Your assignment
Using the records below, transcribe word for word the stretch from the line that contains "Hamilton, A. F., Brindley, R." through the line that contains "Hare, B., Call, J., Agnetta, B., &", both end lines included, and nothing else.

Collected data
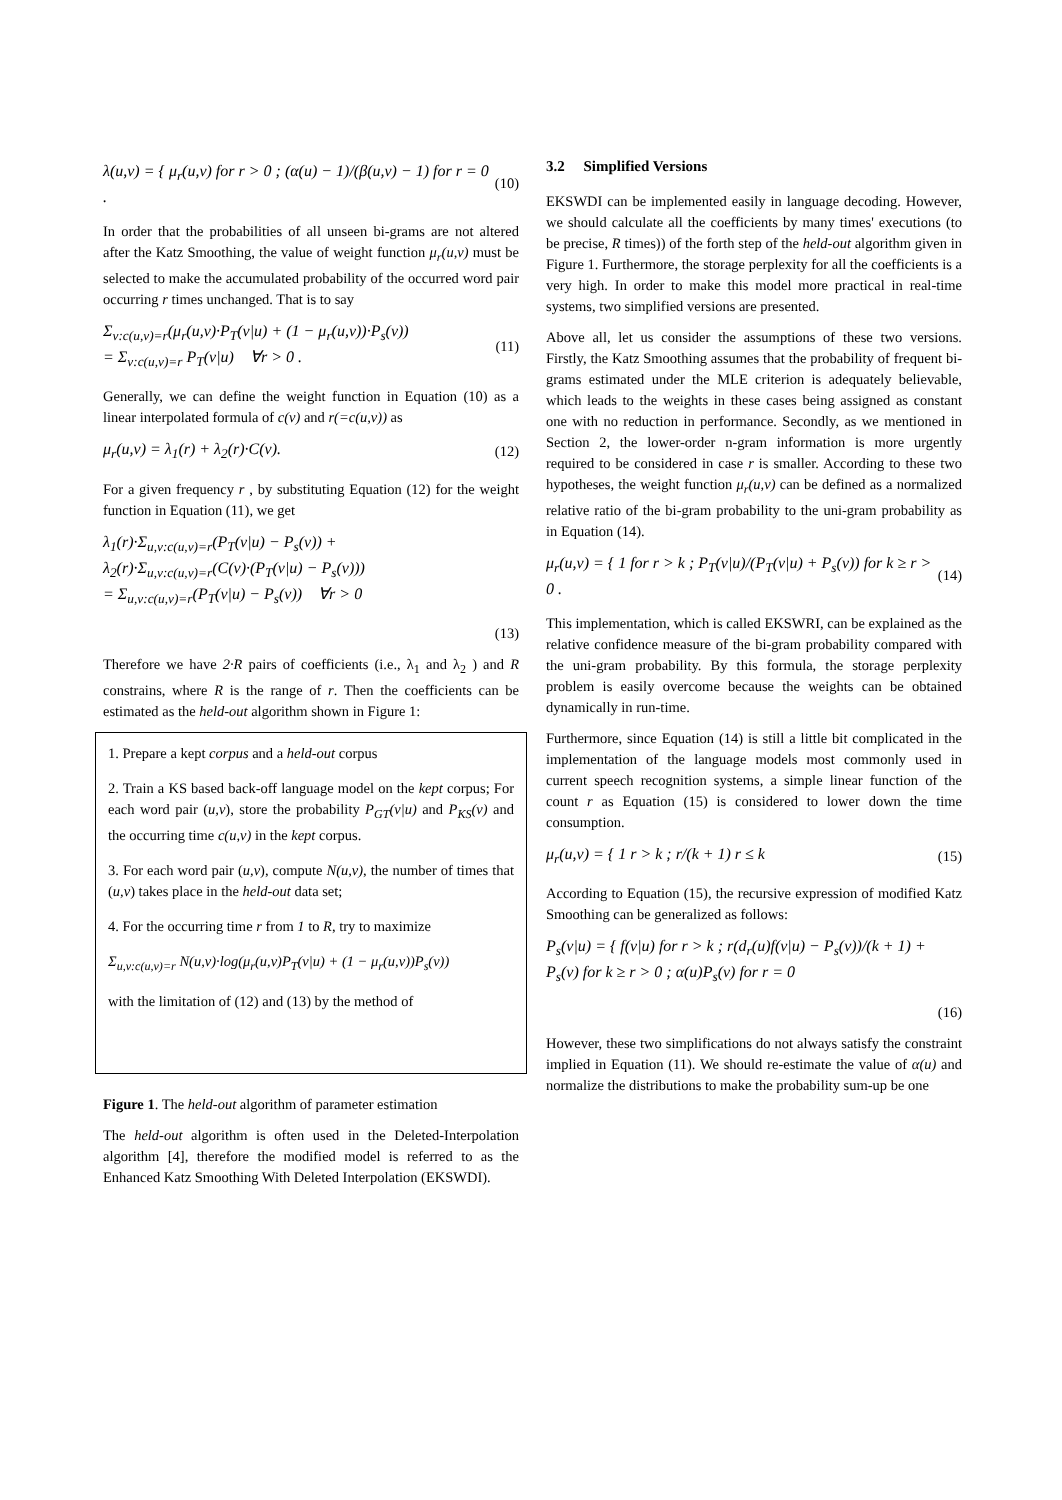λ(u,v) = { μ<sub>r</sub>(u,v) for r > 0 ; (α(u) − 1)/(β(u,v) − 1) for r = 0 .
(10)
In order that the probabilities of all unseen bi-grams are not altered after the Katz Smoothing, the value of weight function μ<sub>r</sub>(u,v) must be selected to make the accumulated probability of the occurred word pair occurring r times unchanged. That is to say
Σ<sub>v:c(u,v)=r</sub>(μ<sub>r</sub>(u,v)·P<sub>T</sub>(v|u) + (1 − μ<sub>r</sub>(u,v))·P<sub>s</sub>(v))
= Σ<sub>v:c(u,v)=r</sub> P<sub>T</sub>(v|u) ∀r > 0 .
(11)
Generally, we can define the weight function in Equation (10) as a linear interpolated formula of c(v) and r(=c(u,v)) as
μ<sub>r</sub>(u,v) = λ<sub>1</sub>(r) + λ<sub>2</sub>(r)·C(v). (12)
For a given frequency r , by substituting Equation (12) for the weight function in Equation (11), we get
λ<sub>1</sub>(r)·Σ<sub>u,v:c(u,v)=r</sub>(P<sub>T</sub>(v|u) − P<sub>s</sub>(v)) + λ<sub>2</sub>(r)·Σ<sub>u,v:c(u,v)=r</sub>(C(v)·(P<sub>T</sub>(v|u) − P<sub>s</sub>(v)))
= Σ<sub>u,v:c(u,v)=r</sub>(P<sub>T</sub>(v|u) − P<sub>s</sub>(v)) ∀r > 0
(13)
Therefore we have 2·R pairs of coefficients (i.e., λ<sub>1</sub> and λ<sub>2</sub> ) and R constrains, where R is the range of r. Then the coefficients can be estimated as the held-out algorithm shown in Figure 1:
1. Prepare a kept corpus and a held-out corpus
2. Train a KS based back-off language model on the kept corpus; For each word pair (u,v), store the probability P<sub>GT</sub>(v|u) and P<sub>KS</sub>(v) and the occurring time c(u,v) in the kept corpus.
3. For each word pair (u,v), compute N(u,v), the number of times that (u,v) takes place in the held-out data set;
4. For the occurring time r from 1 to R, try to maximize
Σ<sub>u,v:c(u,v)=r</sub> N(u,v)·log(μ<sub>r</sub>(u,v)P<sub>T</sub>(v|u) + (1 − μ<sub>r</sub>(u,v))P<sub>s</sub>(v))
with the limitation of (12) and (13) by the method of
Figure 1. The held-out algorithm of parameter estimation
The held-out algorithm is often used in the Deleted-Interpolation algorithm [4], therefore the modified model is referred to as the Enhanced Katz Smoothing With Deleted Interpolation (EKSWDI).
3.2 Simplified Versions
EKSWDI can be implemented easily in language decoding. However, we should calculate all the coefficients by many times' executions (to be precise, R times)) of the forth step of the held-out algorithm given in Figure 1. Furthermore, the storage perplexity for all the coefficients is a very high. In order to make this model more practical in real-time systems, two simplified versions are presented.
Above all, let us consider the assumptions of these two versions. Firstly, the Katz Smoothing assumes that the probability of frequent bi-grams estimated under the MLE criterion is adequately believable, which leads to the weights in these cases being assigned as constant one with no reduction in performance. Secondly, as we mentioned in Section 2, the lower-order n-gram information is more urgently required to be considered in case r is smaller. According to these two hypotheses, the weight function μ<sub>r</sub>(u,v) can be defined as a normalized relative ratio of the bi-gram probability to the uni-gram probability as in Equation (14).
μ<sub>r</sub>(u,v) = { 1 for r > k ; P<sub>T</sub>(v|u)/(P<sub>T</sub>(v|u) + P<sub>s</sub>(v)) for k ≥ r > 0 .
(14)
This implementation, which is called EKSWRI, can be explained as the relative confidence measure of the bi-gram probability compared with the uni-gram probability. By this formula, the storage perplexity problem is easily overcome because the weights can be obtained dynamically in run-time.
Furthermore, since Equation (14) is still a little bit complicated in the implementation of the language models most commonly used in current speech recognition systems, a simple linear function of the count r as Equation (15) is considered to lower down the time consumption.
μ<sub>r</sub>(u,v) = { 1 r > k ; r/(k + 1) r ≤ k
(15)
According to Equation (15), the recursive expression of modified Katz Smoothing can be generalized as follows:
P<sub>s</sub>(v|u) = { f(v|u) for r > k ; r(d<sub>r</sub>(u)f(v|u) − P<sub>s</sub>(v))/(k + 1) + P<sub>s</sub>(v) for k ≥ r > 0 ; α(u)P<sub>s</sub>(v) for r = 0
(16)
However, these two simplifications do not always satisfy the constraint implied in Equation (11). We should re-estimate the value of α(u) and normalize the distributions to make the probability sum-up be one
==
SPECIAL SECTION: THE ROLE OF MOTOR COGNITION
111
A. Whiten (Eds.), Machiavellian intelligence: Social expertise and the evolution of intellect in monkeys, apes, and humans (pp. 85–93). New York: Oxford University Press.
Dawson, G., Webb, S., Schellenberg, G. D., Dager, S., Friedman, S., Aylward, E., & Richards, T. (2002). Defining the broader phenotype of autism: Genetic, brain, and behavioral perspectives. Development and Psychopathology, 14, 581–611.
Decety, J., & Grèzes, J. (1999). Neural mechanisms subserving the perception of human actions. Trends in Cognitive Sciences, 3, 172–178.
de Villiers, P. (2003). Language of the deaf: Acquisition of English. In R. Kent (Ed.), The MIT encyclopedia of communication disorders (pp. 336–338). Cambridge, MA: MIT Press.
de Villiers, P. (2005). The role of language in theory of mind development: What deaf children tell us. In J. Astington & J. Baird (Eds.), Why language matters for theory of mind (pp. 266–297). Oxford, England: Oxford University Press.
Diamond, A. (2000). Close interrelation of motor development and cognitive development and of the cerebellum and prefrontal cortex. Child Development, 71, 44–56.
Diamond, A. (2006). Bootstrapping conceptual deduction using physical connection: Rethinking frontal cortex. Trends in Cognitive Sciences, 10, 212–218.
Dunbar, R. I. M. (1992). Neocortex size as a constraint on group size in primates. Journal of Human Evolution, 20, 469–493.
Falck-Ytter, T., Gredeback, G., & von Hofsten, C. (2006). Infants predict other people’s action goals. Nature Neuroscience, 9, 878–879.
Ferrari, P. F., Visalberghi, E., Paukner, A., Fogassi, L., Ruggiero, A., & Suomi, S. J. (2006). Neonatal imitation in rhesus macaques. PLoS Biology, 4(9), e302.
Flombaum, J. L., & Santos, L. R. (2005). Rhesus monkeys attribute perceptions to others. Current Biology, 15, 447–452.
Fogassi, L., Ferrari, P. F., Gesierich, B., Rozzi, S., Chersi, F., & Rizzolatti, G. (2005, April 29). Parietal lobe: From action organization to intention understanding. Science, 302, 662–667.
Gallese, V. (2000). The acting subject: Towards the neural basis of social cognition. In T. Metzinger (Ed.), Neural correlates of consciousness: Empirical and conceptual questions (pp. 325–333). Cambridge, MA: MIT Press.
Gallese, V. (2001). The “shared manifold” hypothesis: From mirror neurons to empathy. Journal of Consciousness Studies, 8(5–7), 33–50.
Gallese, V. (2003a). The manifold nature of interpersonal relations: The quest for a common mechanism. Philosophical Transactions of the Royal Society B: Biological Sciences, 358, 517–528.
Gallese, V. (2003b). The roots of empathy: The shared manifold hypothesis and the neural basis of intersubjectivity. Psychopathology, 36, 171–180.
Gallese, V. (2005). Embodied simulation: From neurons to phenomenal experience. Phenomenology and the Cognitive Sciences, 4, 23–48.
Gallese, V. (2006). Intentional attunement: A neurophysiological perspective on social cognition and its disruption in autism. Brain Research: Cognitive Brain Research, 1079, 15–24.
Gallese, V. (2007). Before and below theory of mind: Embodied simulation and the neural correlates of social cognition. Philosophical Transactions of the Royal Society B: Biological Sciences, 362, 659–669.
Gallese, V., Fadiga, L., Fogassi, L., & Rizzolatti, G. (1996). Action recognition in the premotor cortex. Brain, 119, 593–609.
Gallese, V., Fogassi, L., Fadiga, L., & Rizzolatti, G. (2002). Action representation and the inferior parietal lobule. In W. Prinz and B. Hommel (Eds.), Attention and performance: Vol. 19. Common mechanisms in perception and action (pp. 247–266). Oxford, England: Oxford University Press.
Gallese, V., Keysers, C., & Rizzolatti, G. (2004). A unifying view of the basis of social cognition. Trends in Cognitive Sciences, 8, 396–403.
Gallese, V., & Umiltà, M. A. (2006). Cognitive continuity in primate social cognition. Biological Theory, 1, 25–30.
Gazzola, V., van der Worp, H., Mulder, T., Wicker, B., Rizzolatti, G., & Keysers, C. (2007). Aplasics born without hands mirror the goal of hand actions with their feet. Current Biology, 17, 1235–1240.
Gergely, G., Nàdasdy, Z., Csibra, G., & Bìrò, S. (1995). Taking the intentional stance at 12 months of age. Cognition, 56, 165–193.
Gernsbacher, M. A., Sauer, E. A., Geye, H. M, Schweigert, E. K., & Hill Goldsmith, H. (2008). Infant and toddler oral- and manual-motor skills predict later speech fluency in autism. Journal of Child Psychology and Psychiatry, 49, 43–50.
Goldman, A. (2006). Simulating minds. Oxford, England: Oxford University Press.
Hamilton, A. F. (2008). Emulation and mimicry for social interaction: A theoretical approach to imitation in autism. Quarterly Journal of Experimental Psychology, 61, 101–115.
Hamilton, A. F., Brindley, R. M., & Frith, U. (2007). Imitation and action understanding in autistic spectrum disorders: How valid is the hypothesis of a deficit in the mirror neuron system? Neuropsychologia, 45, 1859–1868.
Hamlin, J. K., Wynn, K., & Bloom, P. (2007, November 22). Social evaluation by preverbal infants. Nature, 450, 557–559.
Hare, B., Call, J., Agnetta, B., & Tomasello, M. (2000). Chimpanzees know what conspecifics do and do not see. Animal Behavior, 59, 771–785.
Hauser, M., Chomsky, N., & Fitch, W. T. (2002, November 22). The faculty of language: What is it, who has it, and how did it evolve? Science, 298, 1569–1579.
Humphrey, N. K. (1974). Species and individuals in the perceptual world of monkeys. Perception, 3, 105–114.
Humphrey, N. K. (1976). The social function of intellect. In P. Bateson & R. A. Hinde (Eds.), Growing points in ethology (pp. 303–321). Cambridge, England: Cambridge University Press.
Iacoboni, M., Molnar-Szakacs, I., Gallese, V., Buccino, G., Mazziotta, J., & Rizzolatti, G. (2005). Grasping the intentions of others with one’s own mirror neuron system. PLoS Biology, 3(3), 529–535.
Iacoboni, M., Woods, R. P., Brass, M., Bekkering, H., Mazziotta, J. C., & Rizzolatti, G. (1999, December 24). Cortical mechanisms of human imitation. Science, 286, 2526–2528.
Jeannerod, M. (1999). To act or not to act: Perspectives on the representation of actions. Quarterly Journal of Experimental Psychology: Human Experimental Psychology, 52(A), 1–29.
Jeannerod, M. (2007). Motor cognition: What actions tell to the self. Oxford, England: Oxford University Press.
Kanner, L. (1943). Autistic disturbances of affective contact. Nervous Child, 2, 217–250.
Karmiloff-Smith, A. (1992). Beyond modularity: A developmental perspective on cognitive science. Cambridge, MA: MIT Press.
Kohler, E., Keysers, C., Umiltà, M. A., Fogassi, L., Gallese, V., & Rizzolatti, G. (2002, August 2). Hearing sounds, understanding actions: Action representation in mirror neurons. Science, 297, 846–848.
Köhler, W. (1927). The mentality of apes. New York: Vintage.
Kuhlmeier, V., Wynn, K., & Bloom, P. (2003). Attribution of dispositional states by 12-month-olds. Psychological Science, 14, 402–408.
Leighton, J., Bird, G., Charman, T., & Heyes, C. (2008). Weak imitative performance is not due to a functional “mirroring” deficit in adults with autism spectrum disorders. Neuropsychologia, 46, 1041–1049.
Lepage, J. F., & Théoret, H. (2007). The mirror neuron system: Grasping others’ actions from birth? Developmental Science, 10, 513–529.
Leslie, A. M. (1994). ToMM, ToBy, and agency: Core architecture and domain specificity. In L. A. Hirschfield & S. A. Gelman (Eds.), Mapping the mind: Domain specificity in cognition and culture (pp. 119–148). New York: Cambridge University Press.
==
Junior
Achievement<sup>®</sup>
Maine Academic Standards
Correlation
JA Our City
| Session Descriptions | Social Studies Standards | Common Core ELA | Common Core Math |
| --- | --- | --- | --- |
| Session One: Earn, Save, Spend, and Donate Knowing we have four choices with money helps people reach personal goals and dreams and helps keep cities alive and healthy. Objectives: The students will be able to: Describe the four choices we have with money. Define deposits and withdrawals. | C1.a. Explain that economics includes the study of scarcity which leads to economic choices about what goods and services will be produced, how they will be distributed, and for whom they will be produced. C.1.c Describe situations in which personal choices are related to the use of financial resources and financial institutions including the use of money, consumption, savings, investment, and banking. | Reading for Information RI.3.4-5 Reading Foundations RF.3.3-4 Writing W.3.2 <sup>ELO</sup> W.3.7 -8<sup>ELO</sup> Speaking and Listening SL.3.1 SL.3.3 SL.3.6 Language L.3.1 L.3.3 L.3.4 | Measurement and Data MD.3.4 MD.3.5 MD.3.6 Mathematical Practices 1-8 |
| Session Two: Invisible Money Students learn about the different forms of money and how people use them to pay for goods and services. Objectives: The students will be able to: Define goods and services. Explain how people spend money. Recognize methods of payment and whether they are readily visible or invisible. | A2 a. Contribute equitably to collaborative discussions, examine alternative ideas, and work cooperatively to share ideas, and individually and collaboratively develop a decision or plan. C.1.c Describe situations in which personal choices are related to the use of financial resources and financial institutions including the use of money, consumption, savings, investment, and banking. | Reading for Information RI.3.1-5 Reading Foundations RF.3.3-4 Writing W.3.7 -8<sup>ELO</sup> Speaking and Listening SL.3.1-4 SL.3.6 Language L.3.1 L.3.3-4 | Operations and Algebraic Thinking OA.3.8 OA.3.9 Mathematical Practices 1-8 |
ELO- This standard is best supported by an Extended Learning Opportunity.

Reply
Hamilton, A. F., Brindley, R. M., & Frith, U. (2007). Imitation and action understanding in autistic spectrum disorders: How valid is the hypothesis of a deficit in the mirror neuron system? Neuropsychologia, 45, 1859–1868.
Hamlin, J. K., Wynn, K., & Bloom, P. (2007, November 22). Social evaluation by preverbal infants. Nature, 450, 557–559.
Hare, B., Call, J., Agnetta, B., & Tomasello, M. (2000). Chimpanzees know what conspecifics do and do not see. Animal Behavior, 59, 771–785.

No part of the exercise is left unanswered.